Quantum dot microlasers, as multifunctional optical source components, are of great importance for full-color high-pixel display, miniaturized coherent lighting, and on-chip integrated photonic and electronic circuits. Since the first synthesis of colloidal quantum dots (CQD) in the 1990s, motivation to realize high-performance low-cost CQD micro-/nanolasers has been a driving force for more than three decades. However, the low packing density, inefficient coupling of CQDs with optical cavities, and the poor thermal stability of miniaturized complex systems make it challenging to achieve practical CQD micro-/nanolasers, especially to combine the continuous working ability at high temperatures and the low-cost potential with mass-produced synthesis technologies. Herein, we developed close-packed CQD-assembled microspheres and embedded them in a silica matrix through the rapid self-aggregation and solidification of CdSe/ZnS CQD. This technology addresses the core issues of photoluminescence (PL) quenching effect and low optical gain in traditional CQD laser research. High-efficiency low-threshold CQD microlasers are demonstrated together with long-playing (40 min) working stability even at 450 K under pulsed laser excitation, which is the highest operational temperature for CQD lasers. Moreover, single-mode CQD microlasers are obtained with tunable wavelengths across the entire visible spectral range. The chemosynthesis process supports the mass-produced potential of high-density integrated CQD microlasers, promoting CQD-based low-cost high-temperature microdevices.

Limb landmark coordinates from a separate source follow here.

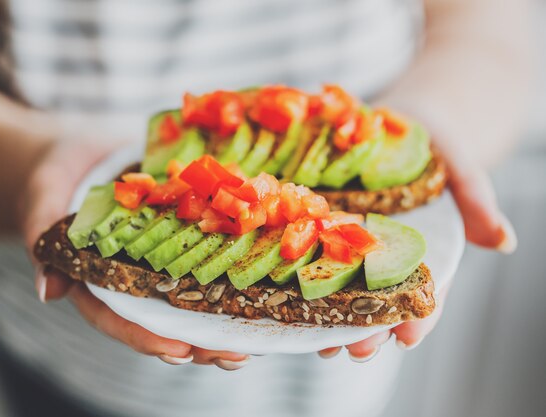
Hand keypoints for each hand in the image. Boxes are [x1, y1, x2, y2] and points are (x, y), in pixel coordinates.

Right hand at [21, 141, 249, 369]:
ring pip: (192, 296)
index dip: (149, 336)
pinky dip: (235, 269)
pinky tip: (266, 282)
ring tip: (257, 338)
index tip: (180, 350)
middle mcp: (134, 276)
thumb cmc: (53, 176)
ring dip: (224, 320)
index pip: (121, 318)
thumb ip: (42, 239)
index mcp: (99, 281)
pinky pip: (210, 252)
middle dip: (199, 341)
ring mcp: (161, 256)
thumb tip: (49, 293)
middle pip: (165, 318)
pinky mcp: (184, 230)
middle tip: (234, 355)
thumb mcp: (40, 199)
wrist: (80, 149)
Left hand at [318, 138, 516, 361]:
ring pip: (344, 289)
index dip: (418, 318)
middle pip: (379, 301)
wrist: (401, 119)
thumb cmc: (437, 147)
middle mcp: (387, 255)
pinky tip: (287, 297)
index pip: (425, 293)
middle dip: (369, 329)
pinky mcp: (322, 224)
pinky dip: (302, 275)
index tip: (408, 338)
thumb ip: (477, 202)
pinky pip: (312, 252)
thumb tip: (504, 241)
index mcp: (424, 251)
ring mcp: (353, 243)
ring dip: (333, 318)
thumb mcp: (460, 167)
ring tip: (323, 343)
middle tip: (358, 350)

量子点微激光器作为多功能光源组件，对于全色高像素显示器，小型化相干照明以及片上集成光子和电子电路非常重要。自1990年代首次合成胶体量子点（CQD）以来，实现高性能，低成本CQD微型/纳米激光器的动力已超过三十年。但是，低填充密度，CQD与光学腔的耦合效率低以及小型复杂系统的热稳定性差，因此要实现实用的CQD微米/纳米激光器特别是将高温下的连续工作能力与低温条件结合起来具有挑战性。大量生产的合成技术具有成本潜力。在此处，我们开发了紧密堆积的CQD组装微球，并通过CdSe / ZnS CQD的快速自聚集和固化将它们嵌入二氧化硅基质中。该技术解决了传统CQD激光器研究中的光致发光（PL）猝灭效应和低光学增益的核心问题。演示了高效低阈值CQD微型激光器以及即使在450 K下在脉冲激光激发下仍可长时间（40分钟）工作的稳定性，这是CQD激光器的最高工作温度。此外，获得的单模CQD微激光器具有在整个可见光谱范围内可调的波长。化学合成过程支持高密度集成CQD微激光器的大规模生产潜力，促进了基于CQD的低成本高温微器件的发展。